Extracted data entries
— Start —
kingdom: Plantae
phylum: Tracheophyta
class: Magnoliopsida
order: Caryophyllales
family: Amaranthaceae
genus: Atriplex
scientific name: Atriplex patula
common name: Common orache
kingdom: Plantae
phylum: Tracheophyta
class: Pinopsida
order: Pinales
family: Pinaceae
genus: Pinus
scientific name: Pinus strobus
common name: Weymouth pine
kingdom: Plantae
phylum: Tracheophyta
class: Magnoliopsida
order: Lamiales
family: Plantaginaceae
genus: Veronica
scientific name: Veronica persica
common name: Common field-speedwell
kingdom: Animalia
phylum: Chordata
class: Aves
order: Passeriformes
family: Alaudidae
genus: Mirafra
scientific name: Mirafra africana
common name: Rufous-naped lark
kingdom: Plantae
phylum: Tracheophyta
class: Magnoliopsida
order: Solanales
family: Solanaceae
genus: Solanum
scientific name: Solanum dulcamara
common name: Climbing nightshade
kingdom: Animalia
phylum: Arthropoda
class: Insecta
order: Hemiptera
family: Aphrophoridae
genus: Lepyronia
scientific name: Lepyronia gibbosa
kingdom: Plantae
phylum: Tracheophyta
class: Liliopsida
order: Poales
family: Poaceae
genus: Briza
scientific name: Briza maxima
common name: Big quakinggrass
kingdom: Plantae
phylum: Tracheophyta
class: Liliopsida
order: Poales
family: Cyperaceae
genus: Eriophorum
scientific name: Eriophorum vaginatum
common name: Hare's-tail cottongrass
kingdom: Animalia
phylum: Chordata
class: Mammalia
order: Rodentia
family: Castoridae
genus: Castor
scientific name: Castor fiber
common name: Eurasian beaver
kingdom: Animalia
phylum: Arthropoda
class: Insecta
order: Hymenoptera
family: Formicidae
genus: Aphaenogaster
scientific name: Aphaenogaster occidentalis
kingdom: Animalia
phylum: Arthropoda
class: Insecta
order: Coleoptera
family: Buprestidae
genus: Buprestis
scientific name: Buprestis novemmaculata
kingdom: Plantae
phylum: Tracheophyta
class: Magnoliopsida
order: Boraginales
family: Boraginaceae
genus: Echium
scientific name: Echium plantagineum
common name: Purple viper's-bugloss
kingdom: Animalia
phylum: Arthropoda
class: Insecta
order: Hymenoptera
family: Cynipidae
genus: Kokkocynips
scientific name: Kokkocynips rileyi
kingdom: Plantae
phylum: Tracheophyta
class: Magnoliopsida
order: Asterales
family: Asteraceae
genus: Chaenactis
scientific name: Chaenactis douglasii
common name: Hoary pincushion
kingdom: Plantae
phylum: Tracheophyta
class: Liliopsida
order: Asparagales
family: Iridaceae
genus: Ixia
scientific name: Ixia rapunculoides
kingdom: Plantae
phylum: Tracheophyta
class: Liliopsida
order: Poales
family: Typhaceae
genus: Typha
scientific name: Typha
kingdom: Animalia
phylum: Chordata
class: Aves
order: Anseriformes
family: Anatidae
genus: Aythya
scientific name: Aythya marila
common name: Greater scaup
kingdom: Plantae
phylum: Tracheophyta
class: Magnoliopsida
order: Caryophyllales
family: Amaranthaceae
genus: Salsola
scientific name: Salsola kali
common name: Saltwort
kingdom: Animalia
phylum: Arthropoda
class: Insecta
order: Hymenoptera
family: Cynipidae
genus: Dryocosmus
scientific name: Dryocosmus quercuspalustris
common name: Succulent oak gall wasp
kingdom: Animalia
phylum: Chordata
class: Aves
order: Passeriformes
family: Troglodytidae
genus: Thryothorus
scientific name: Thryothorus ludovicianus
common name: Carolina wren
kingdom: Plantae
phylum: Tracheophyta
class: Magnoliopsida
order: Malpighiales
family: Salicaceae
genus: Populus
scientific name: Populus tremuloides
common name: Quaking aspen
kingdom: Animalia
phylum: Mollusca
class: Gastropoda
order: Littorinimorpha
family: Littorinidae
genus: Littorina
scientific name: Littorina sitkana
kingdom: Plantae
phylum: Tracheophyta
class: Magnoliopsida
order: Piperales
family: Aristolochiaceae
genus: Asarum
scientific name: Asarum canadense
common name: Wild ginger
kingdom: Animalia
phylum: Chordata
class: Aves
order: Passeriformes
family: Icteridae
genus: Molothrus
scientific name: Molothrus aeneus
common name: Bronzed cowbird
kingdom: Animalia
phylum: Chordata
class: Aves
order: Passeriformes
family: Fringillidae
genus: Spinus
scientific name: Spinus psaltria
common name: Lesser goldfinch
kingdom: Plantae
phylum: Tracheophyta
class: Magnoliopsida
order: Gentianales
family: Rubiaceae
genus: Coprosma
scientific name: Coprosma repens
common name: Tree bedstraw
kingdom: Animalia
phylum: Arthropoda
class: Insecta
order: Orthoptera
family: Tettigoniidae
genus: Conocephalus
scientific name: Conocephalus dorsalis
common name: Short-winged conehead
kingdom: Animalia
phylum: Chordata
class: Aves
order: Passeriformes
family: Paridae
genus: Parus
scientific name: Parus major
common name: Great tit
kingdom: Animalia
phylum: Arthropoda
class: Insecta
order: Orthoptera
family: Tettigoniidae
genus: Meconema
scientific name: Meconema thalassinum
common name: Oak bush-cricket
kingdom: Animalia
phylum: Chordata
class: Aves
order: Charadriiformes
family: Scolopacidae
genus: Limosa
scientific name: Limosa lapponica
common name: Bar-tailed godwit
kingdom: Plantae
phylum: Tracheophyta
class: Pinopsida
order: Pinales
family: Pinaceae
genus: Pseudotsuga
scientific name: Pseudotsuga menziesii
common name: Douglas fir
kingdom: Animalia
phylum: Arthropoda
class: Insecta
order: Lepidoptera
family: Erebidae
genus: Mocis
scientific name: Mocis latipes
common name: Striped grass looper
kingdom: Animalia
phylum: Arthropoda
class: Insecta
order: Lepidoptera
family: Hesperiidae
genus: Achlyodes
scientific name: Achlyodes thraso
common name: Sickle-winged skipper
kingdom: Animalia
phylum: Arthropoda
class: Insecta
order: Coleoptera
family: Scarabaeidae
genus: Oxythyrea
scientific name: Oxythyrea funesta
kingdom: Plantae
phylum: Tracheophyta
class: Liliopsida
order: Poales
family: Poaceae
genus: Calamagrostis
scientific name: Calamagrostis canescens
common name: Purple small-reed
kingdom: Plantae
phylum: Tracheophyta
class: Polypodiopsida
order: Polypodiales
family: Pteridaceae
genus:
— End —
Repeat every row above, line for line, without changing a single word.

kingdom: Plantae
phylum: Tracheophyta
class: Magnoliopsida
order: Caryophyllales
family: Amaranthaceae
genus: Atriplex
scientific name: Atriplex patula
common name: Common orache
kingdom: Plantae
phylum: Tracheophyta
class: Pinopsida
order: Pinales
family: Pinaceae
genus: Pinus
scientific name: Pinus strobus
common name: Weymouth pine
kingdom: Plantae
phylum: Tracheophyta
class: Magnoliopsida
order: Lamiales
family: Plantaginaceae
genus: Veronica
scientific name: Veronica persica
common name: Common field-speedwell
kingdom: Animalia
phylum: Chordata
class: Aves
order: Passeriformes
family: Alaudidae
genus: Mirafra
scientific name: Mirafra africana
common name: Rufous-naped lark
kingdom: Plantae
phylum: Tracheophyta
class: Magnoliopsida
order: Solanales
family: Solanaceae
genus: Solanum
scientific name: Solanum dulcamara
common name: Climbing nightshade
kingdom: Animalia
phylum: Arthropoda
class: Insecta
order: Hemiptera
family: Aphrophoridae
genus: Lepyronia
scientific name: Lepyronia gibbosa
kingdom: Plantae
phylum: Tracheophyta
class: Liliopsida
order: Poales
family: Poaceae
genus: Briza
scientific name: Briza maxima
common name: Big quakinggrass
kingdom: Plantae
phylum: Tracheophyta
class: Liliopsida
order: Poales
family: Cyperaceae
genus: Eriophorum
scientific name: Eriophorum vaginatum
common name: Hare's-tail cottongrass
kingdom: Animalia
phylum: Chordata
class: Mammalia
order: Rodentia
family: Castoridae
genus: Castor
scientific name: Castor fiber
common name: Eurasian beaver
kingdom: Animalia
phylum: Arthropoda
class: Insecta
order: Hymenoptera
family: Formicidae
genus: Aphaenogaster
scientific name: Aphaenogaster occidentalis
kingdom: Animalia
phylum: Arthropoda
class: Insecta
order: Coleoptera
family: Buprestidae
genus: Buprestis
scientific name: Buprestis novemmaculata
kingdom: Plantae
phylum: Tracheophyta
class: Magnoliopsida
order: Boraginales
family: Boraginaceae
genus: Echium
scientific name: Echium plantagineum
common name: Purple viper's-bugloss
kingdom: Animalia
phylum: Arthropoda
class: Insecta
order: Hymenoptera
family: Cynipidae
genus: Kokkocynips
scientific name: Kokkocynips rileyi
kingdom: Plantae
phylum: Tracheophyta
class: Magnoliopsida
order: Asterales
family: Asteraceae
genus: Chaenactis
scientific name: Chaenactis douglasii
common name: Hoary pincushion
kingdom: Plantae
phylum: Tracheophyta
class: Liliopsida
order: Asparagales
family: Iridaceae
genus: Ixia
scientific name: Ixia rapunculoides
kingdom: Plantae
phylum: Tracheophyta
class: Liliopsida
order: Poales
family: Typhaceae
genus: Typha
scientific name: Typha
kingdom: Animalia
phylum: Chordata
class: Aves
order: Anseriformes
family: Anatidae
genus: Aythya
scientific name: Aythya marila
common name: Greater scaup
kingdom: Plantae
phylum: Tracheophyta
class: Magnoliopsida
order: Caryophyllales
family: Amaranthaceae
genus: Salsola
scientific name: Salsola kali
common name: Saltwort
kingdom: Animalia
phylum: Arthropoda
class: Insecta
order: Hymenoptera
family: Cynipidae
genus: Dryocosmus
scientific name: Dryocosmus quercuspalustris
common name: Succulent oak gall wasp
kingdom: Animalia
phylum: Chordata
class: Aves
order: Passeriformes
family: Troglodytidae
genus: Thryothorus
scientific name: Thryothorus ludovicianus
common name: Carolina wren
kingdom: Plantae
phylum: Tracheophyta
class: Magnoliopsida
order: Malpighiales
family: Salicaceae
genus: Populus
scientific name: Populus tremuloides
common name: Quaking aspen
kingdom: Animalia
phylum: Mollusca
class: Gastropoda
order: Littorinimorpha
family: Littorinidae
genus: Littorina
scientific name: Littorina sitkana
kingdom: Plantae
phylum: Tracheophyta
class: Magnoliopsida
order: Piperales
family: Aristolochiaceae
genus: Asarum
scientific name: Asarum canadense
common name: Wild ginger
kingdom: Animalia
phylum: Chordata
class: Aves
order: Passeriformes
family: Icteridae
genus: Molothrus
scientific name: Molothrus aeneus
common name: Bronzed cowbird
kingdom: Animalia
phylum: Chordata
class: Aves
order: Passeriformes
family: Fringillidae
genus: Spinus
scientific name: Spinus psaltria
common name: Lesser goldfinch
kingdom: Plantae
phylum: Tracheophyta
class: Magnoliopsida
order: Gentianales
family: Rubiaceae
genus: Coprosma
scientific name: Coprosma repens
common name: Tree bedstraw
kingdom: Animalia
phylum: Arthropoda
class: Insecta
order: Orthoptera
family: Tettigoniidae
genus: Conocephalus
scientific name: Conocephalus dorsalis
common name: Short-winged conehead
kingdom: Animalia
phylum: Chordata
class: Aves
order: Passeriformes
family: Paridae
genus: Parus
scientific name: Parus major
common name: Great tit
kingdom: Animalia
phylum: Arthropoda
class: Insecta
order: Orthoptera
family: Tettigoniidae
genus: Meconema
scientific name: Meconema thalassinum
common name: Oak bush-cricket
kingdom: Animalia
phylum: Chordata
class: Aves
order: Charadriiformes
family: Scolopacidae
genus: Limosa
scientific name: Limosa lapponica
common name: Bar-tailed godwit
kingdom: Plantae
phylum: Tracheophyta
class: Pinopsida
order: Pinales
family: Pinaceae
genus: Pseudotsuga
scientific name: Pseudotsuga menziesii
common name: Douglas fir
kingdom: Animalia
phylum: Arthropoda
class: Insecta
order: Lepidoptera
family: Erebidae
genus: Mocis
scientific name: Mocis latipes
common name: Striped grass looper
kingdom: Animalia
phylum: Arthropoda
class: Insecta
order: Lepidoptera
family: Hesperiidae
genus: Achlyodes
scientific name: Achlyodes thraso
common name: Sickle-winged skipper
kingdom: Animalia
phylum: Arthropoda
class: Insecta
order: Coleoptera
family: Scarabaeidae
genus: Oxythyrea
scientific name: Oxythyrea funesta
kingdom: Plantae
phylum: Tracheophyta
class: Liliopsida
order: Poales
family: Poaceae
genus: Calamagrostis
scientific name: Calamagrostis canescens
common name: Purple small-reed
kingdom: Plantae
phylum: Tracheophyta
class: Polypodiopsida
order: Polypodiales
family: Pteridaceae
genus:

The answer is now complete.